Census: Area Government Workers Average More in Pay
September 06, 2011 | By Liz Carey | Anderson Independent Mail | Link to article
ANDERSON - For more than 125 years, Americans have celebrated Labor Day.
Starting in 1882, more than 10,000 workers marched down the streets of New York City in a parade organized by Peter J. McGuire, a Carpenters and Joiners Union secretary.
Eleven years later, more than half the states were observing Labor Day and by 1884, Congress passed a bill establishing it as a federal holiday.

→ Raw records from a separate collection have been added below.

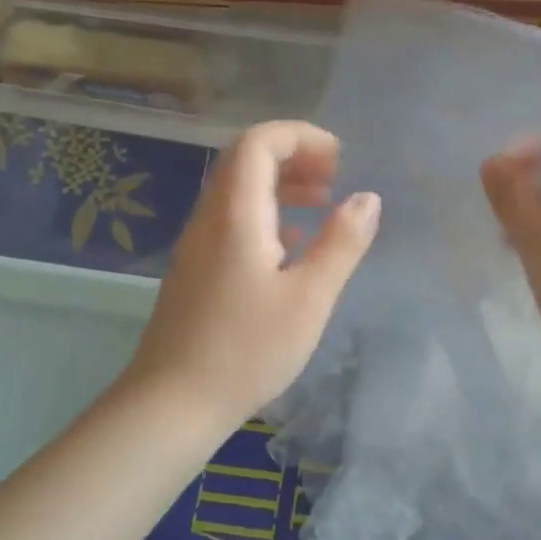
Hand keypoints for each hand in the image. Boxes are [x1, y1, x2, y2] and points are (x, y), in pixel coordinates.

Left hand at [126, 120, 379, 431]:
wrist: (173, 403)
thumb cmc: (247, 350)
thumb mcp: (309, 298)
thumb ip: (341, 243)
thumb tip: (367, 197)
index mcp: (235, 214)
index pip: (259, 142)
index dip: (301, 136)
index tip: (340, 159)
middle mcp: (210, 218)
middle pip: (246, 160)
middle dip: (294, 157)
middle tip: (336, 178)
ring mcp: (197, 245)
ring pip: (239, 192)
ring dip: (282, 187)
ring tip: (323, 205)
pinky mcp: (196, 270)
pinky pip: (233, 221)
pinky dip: (268, 216)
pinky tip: (294, 249)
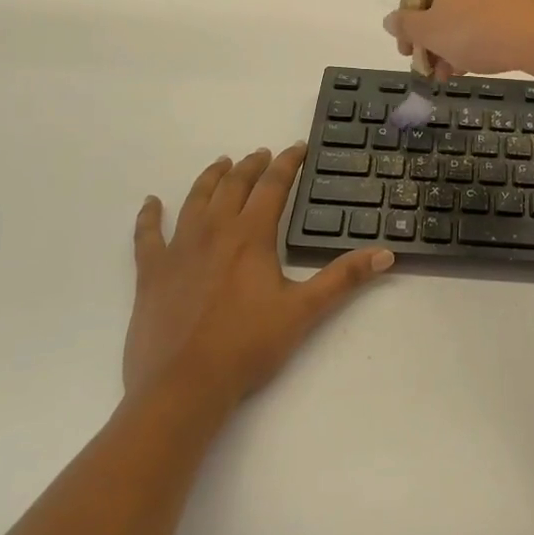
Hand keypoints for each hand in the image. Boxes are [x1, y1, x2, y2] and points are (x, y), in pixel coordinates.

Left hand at [127, 146, 392, 411]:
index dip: (288, 164)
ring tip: (221, 163)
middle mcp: (214, 231)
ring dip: (210, 178)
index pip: (273, 187)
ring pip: (195, 200)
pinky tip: (151, 203)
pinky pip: (147, 235)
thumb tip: (386, 253)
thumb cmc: (248, 346)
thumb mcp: (304, 311)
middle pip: (233, 185)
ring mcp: (178, 249)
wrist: (184, 386)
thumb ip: (344, 278)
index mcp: (251, 236)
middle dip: (251, 166)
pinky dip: (149, 216)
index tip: (297, 148)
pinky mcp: (151, 273)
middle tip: (262, 154)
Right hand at [383, 0, 533, 77]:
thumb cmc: (478, 29)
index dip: (409, 23)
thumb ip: (406, 26)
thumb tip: (391, 20)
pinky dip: (484, 30)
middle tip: (435, 68)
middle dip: (435, 36)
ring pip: (469, 5)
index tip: (410, 52)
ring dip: (457, 38)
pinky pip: (494, 6)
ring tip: (457, 72)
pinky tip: (482, 58)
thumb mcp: (431, 33)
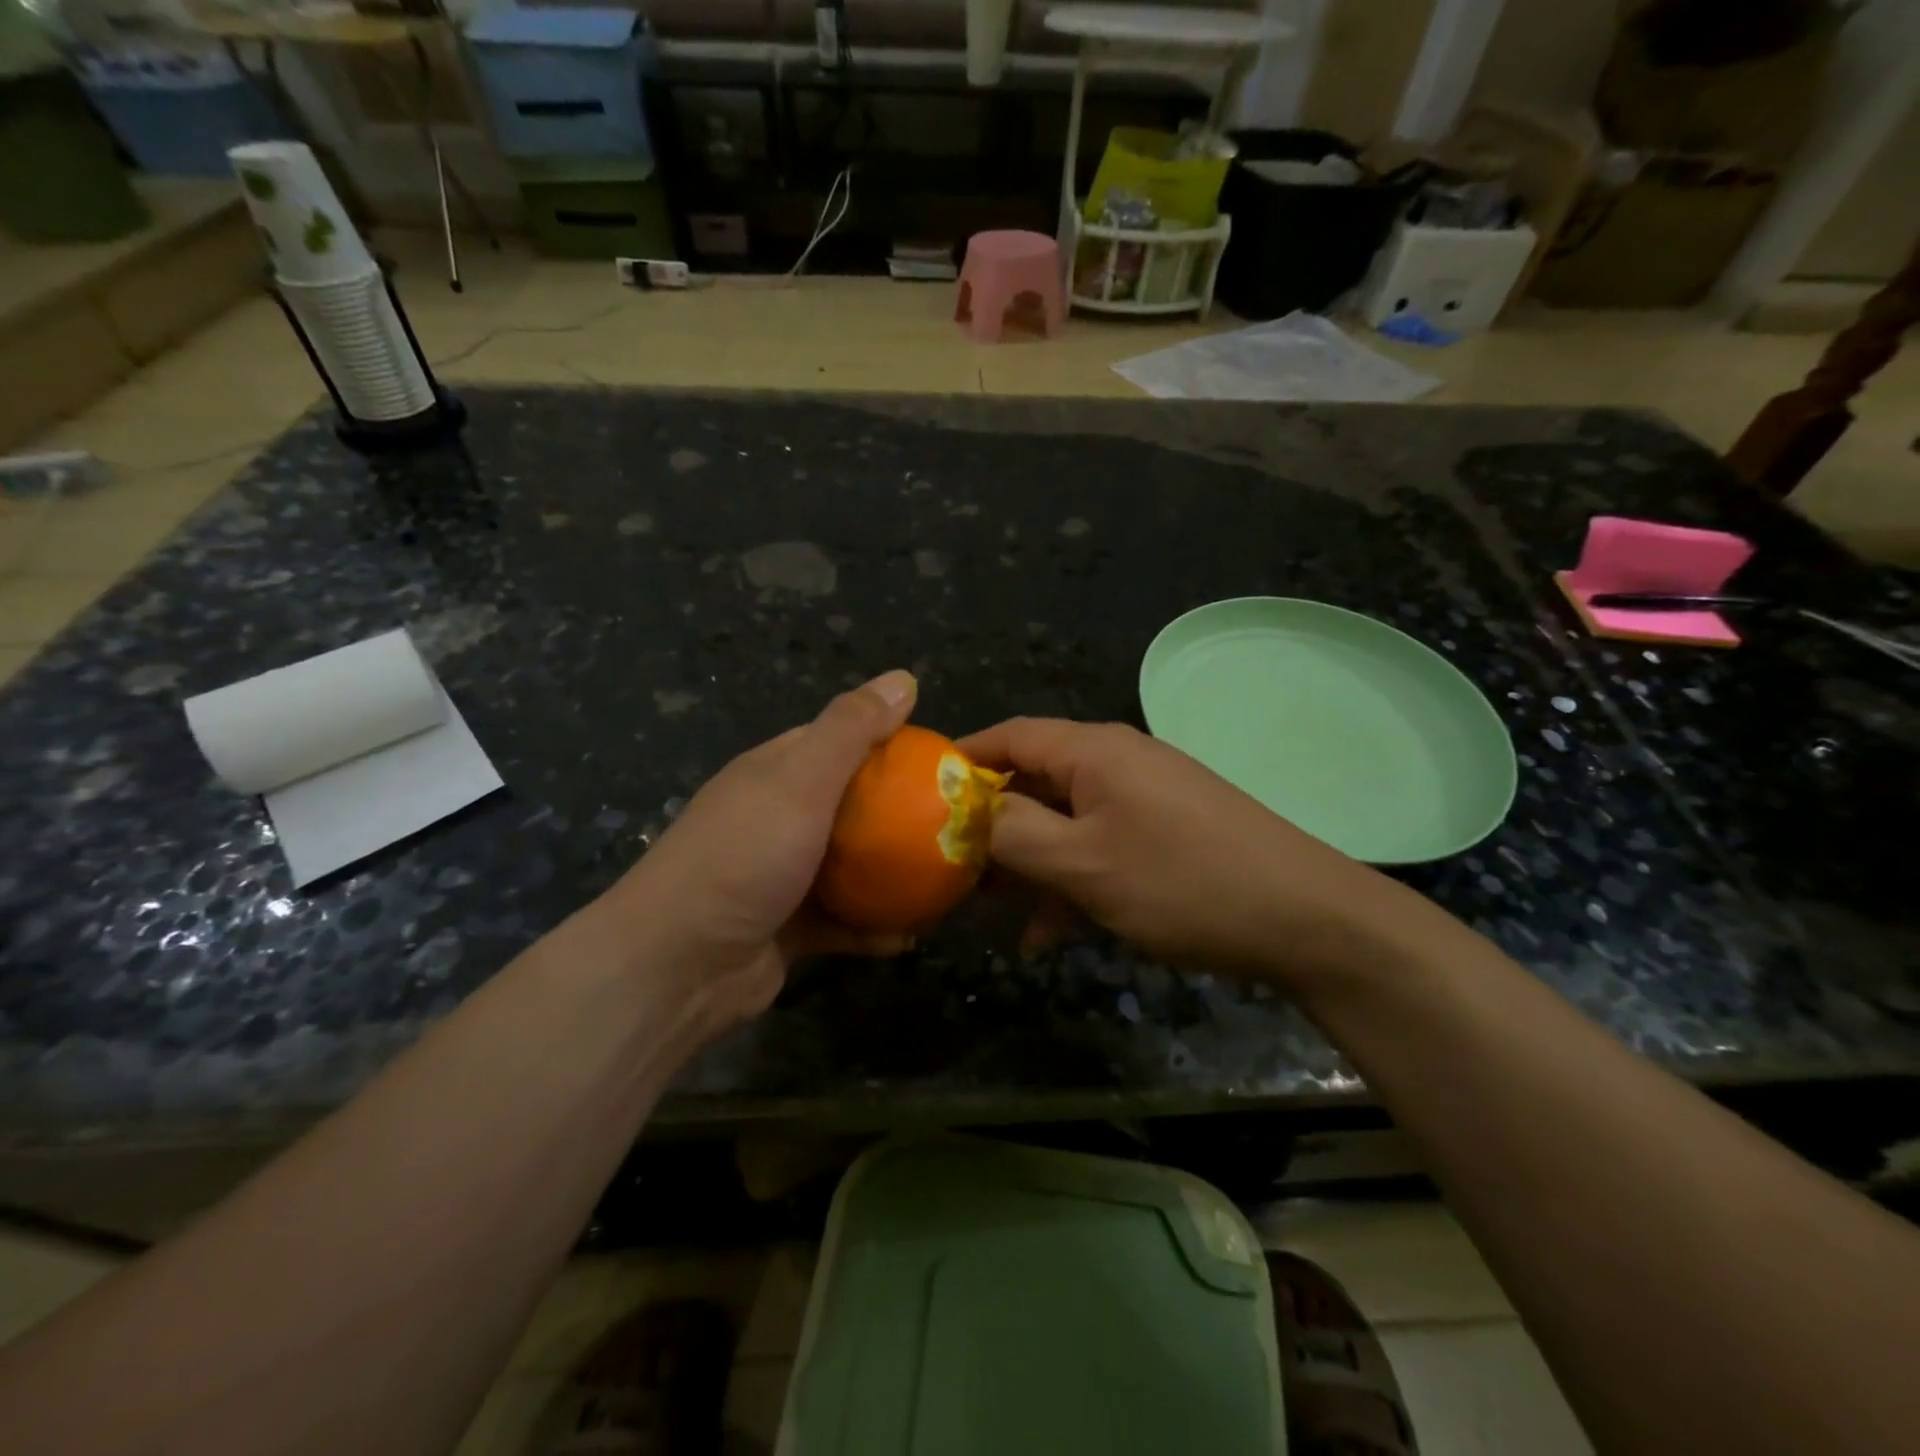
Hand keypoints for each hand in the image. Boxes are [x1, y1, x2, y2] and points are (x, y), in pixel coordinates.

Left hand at [590, 671, 919, 1035]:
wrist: (678, 967)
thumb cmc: (743, 857)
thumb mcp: (800, 780)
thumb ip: (851, 729)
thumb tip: (903, 677)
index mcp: (775, 773)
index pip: (839, 740)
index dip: (890, 742)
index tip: (942, 759)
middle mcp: (778, 818)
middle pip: (852, 805)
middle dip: (901, 812)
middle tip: (956, 822)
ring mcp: (782, 876)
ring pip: (852, 866)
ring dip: (893, 872)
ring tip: (947, 876)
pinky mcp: (790, 929)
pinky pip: (844, 921)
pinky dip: (874, 926)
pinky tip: (914, 933)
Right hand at [959, 718, 1405, 982]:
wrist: (1306, 919)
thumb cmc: (1183, 883)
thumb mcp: (1083, 864)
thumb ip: (1015, 834)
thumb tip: (970, 812)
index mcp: (1093, 751)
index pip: (1010, 736)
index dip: (961, 761)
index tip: (917, 797)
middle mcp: (1116, 761)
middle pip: (1033, 780)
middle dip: (989, 824)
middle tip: (948, 867)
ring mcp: (1144, 797)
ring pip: (1063, 820)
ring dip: (1027, 863)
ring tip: (990, 910)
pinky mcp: (1164, 831)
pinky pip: (1098, 845)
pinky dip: (1069, 880)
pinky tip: (1048, 934)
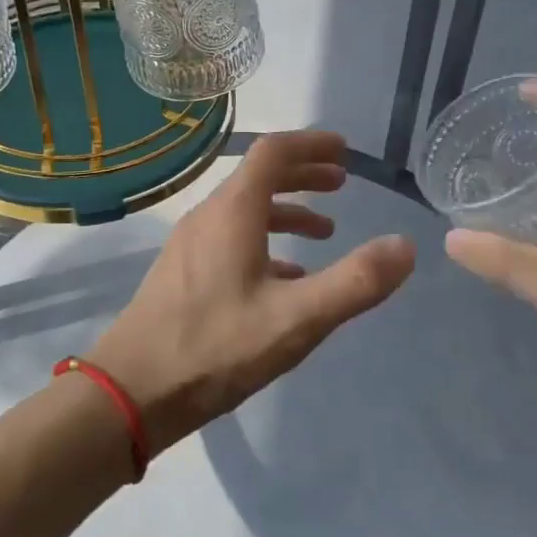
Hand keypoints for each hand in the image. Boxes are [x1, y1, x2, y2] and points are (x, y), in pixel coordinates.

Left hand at [94, 130, 415, 453]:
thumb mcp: (296, 319)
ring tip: (325, 231)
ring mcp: (190, 244)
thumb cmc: (216, 348)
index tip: (345, 150)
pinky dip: (265, 241)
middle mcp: (208, 216)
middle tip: (342, 182)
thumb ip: (354, 282)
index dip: (312, 144)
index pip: (273, 152)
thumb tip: (406, 246)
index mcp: (233, 212)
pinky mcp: (182, 272)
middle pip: (259, 176)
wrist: (131, 392)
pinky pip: (230, 238)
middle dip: (303, 174)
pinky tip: (285, 277)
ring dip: (287, 210)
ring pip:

President Grover Cleveland signed the bill soon after and designated the first Monday in September as Labor Day.
Here are some other details about Labor Day, by the numbers:
- 0.9 percent: change in employment in the United States between December 2009 and December 2010.
- 153.2 million: number of people 16 and older in the nation's workforce as of July 2011.
- 6.2 million: number of workers who remain unemployed for more than 6 months.
- 15.9 percent of blacks who are unemployed, as compared to 11.3 percent for Hispanics and 8.1 percent for white Americans.
- 84.7 percent: percentage of full-time workers 18 to 64 covered by health insurance during all or part of 2009.
- 3.039 million: number of kindergarten-12th grade teachers working in the U.S. in 2009, compared to 1.478 million janitors and building cleaners, 117,405 bakers, 101,889 computer operators, 55,733 telemarketers and 10,980 actors.
- 25.1 minutes: average commute to work.
- 76.1: percentage of American workers who drive alone to work.
- 5.9 million: number of people in the U.S. who worked from home in 2009.
- $47,127: real median earnings for male full-time workers in 2009.
- $36,278: real median earnings for female full-time workers in 2009.
- $18.37: mean hourly wage for all civilian employees in the Greenville area in 2009, compared to $24.21 per hour for government employees.